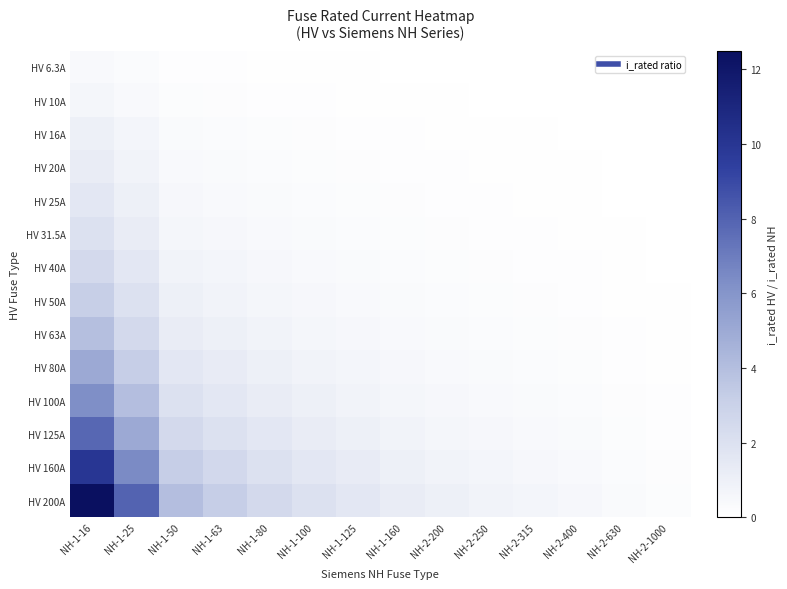

Reading left to right, transcribe all the data shown in this chart.

HV 6.3A: NH-1-16=0.4	NH-1-25=0.3	NH-1-50=0.1	NH-1-63=0.1	NH-1-80=0.1	NH-1-100=0.1	NH-1-125=0.1	NH-1-160=0.0	NH-2-200=0.0	NH-2-250=0.0	NH-2-315=0.0	NH-2-400=0.0	NH-2-630=0.0	NH-2-1000=0.0
HV 10A: NH-1-16=0.6	NH-1-25=0.4	NH-1-50=0.2	NH-1-63=0.2	NH-1-80=0.1	NH-1-100=0.1	NH-1-125=0.1	NH-1-160=0.1	NH-2-200=0.1	NH-2-250=0.0	NH-2-315=0.0	NH-2-400=0.0	NH-2-630=0.0	NH-2-1000=0.0
HV 16A: NH-1-16=1.0	NH-1-25=0.6	NH-1-50=0.3	NH-1-63=0.3	NH-1-80=0.2	NH-1-100=0.2	NH-1-125=0.1	NH-1-160=0.1	NH-2-200=0.1	NH-2-250=0.1	NH-2-315=0.1	NH-2-400=0.0	NH-2-630=0.0	NH-2-1000=0.0
HV 20A: NH-1-16=1.2	NH-1-25=0.8	NH-1-50=0.4	NH-1-63=0.3	NH-1-80=0.2	NH-1-100=0.2	NH-1-125=0.2	NH-1-160=0.1	NH-2-200=0.1	NH-2-250=0.1	NH-2-315=0.1	NH-2-400=0.1	NH-2-630=0.0	NH-2-1000=0.0
HV 25A: NH-1-16=1.6	NH-1-25=1.0	NH-1-50=0.5	NH-1-63=0.4	NH-1-80=0.3	NH-1-100=0.2	NH-1-125=0.2	NH-1-160=0.2	NH-2-200=0.1	NH-2-250=0.1	NH-2-315=0.1	NH-2-400=0.1	NH-2-630=0.0	NH-2-1000=0.0
HV 31.5A: NH-1-16=2.0	NH-1-25=1.3	NH-1-50=0.6	NH-1-63=0.5	NH-1-80=0.4	NH-1-100=0.3	NH-1-125=0.3	NH-1-160=0.2	NH-2-200=0.2	NH-2-250=0.1	NH-2-315=0.1	NH-2-400=0.1	NH-2-630=0.1	NH-2-1000=0.0
HV 40A: NH-1-16=2.5	NH-1-25=1.6	NH-1-50=0.8	NH-1-63=0.6	NH-1-80=0.5	NH-1-100=0.4	NH-1-125=0.3	NH-1-160=0.2	NH-2-200=0.2	NH-2-250=0.2	NH-2-315=0.1	NH-2-400=0.1	NH-2-630=0.1	NH-2-1000=0.0
HV 50A: NH-1-16=3.1	NH-1-25=2.0	NH-1-50=1.0	NH-1-63=0.8	NH-1-80=0.6	NH-1-100=0.5	NH-1-125=0.4	NH-1-160=0.3	NH-2-200=0.2	NH-2-250=0.2	NH-2-315=0.2	NH-2-400=0.1	NH-2-630=0.1	NH-2-1000=0.1
HV 63A: NH-1-16=3.9	NH-1-25=2.5	NH-1-50=1.3	NH-1-63=1.0	NH-1-80=0.8	NH-1-100=0.6	NH-1-125=0.5	NH-1-160=0.4	NH-2-200=0.3	NH-2-250=0.3	NH-2-315=0.2	NH-2-400=0.2	NH-2-630=0.1	NH-2-1000=0.1
HV 80A: NH-1-16=5.0	NH-1-25=3.2	NH-1-50=1.6	NH-1-63=1.3	NH-1-80=1.0	NH-1-100=0.8	NH-1-125=0.6	NH-1-160=0.5	NH-2-200=0.4	NH-2-250=0.3	NH-2-315=0.3	NH-2-400=0.2	NH-2-630=0.1	NH-2-1000=0.1
HV 100A: NH-1-16=6.2	NH-1-25=4.0	NH-1-50=2.0	NH-1-63=1.6	NH-1-80=1.2	NH-1-100=1.0	NH-1-125=0.8	NH-1-160=0.6	NH-2-200=0.5	NH-2-250=0.4	NH-2-315=0.3	NH-2-400=0.2	NH-2-630=0.2	NH-2-1000=0.1
HV 125A: NH-1-16=7.8	NH-1-25=5.0	NH-1-50=2.5	NH-1-63=2.0	NH-1-80=1.6	NH-1-100=1.2	NH-1-125=1.0	NH-1-160=0.8	NH-2-200=0.6	NH-2-250=0.5	NH-2-315=0.4	NH-2-400=0.3	NH-2-630=0.2	NH-2-1000=0.1
HV 160A: NH-1-16=10.0	NH-1-25=6.4	NH-1-50=3.2	NH-1-63=2.5	NH-1-80=2.0	NH-1-100=1.6	NH-1-125=1.3	NH-1-160=1.0	NH-2-200=0.8	NH-2-250=0.6	NH-2-315=0.5	NH-2-400=0.4	NH-2-630=0.3	NH-2-1000=0.2
HV 200A: NH-1-16=12.5	NH-1-25=8.0	NH-1-50=4.0	NH-1-63=3.2	NH-1-80=2.5	NH-1-100=2.0	NH-1-125=1.6	NH-1-160=1.2	NH-2-200=1.0	NH-2-250=0.8	NH-2-315=0.6	NH-2-400=0.5	NH-2-630=0.3	NH-2-1000=0.2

************

◆ **WORK INSTRUCTIONS**
Collect each line of the entries above that contains the string "shown", matching uppercase and lowercase letters exactly.

◆ **ANSWER FOR THIS EXERCISE**
Reading left to right, transcribe all the data shown in this chart.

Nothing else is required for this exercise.